* **Task prompt**: Express the text in the rows below as a JSON list of strings, with one string per line and blank lines omitted. Cover only the part that opens with the first line of the rows and closes with the line containing "Qualora l'esigenza di", including both of those lines.

>>>>

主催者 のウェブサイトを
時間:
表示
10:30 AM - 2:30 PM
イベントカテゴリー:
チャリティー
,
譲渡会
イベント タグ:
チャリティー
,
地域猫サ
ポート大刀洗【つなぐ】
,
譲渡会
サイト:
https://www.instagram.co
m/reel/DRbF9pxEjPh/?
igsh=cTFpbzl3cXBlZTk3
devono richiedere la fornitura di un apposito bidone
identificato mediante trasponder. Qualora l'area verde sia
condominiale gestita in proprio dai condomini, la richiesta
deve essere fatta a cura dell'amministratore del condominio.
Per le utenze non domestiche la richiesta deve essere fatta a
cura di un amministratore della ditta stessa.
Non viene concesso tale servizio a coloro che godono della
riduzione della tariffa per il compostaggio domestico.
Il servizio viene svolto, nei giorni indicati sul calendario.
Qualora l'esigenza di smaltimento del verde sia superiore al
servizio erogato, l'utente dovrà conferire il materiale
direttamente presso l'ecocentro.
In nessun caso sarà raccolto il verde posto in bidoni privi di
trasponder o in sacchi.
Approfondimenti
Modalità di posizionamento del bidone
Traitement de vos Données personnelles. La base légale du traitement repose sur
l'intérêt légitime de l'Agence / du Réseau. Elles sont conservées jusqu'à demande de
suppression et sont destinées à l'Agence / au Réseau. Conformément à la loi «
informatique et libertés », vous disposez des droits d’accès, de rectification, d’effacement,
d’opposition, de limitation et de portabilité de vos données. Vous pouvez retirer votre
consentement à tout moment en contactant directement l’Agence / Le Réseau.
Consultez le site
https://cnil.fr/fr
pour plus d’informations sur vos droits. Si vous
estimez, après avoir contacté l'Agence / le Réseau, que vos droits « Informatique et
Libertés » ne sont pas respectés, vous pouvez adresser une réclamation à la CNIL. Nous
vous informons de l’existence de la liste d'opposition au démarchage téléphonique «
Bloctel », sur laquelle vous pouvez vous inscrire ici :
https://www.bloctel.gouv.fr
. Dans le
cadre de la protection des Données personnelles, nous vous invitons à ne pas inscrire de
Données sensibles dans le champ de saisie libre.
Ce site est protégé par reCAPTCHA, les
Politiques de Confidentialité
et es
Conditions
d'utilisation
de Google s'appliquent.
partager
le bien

<<<<

* **The completed task**:
[
  "主催者 のウェブサイトを",
  "時間:",
  "表示",
  "10:30 AM - 2:30 PM",
  "イベントカテゴリー:",
  "チャリティー",
  ",",
  "譲渡会",
  "イベント タグ:",
  "チャリティー",
  ",",
  "地域猫サ",
  "ポート大刀洗【つなぐ】",
  ",",
  "譲渡会",
  "サイト:",
  "https://www.instagram.co",
  "m/reel/DRbF9pxEjPh/?",
  "igsh=cTFpbzl3cXBlZTk3",
  "devono richiedere la fornitura di un apposito bidone",
  "identificato mediante trasponder. Qualora l'area verde sia",
  "condominiale gestita in proprio dai condomini, la richiesta",
  "deve essere fatta a cura dell'amministratore del condominio.",
  "Per le utenze non domestiche la richiesta deve essere fatta a",
  "cura di un amministratore della ditta stessa.",
  "Non viene concesso tale servizio a coloro che godono della",
  "riduzione della tariffa per il compostaggio domestico.",
  "Il servizio viene svolto, nei giorni indicati sul calendario.",
  "Qualora l'esigenza di smaltimento del verde sia superiore al"
]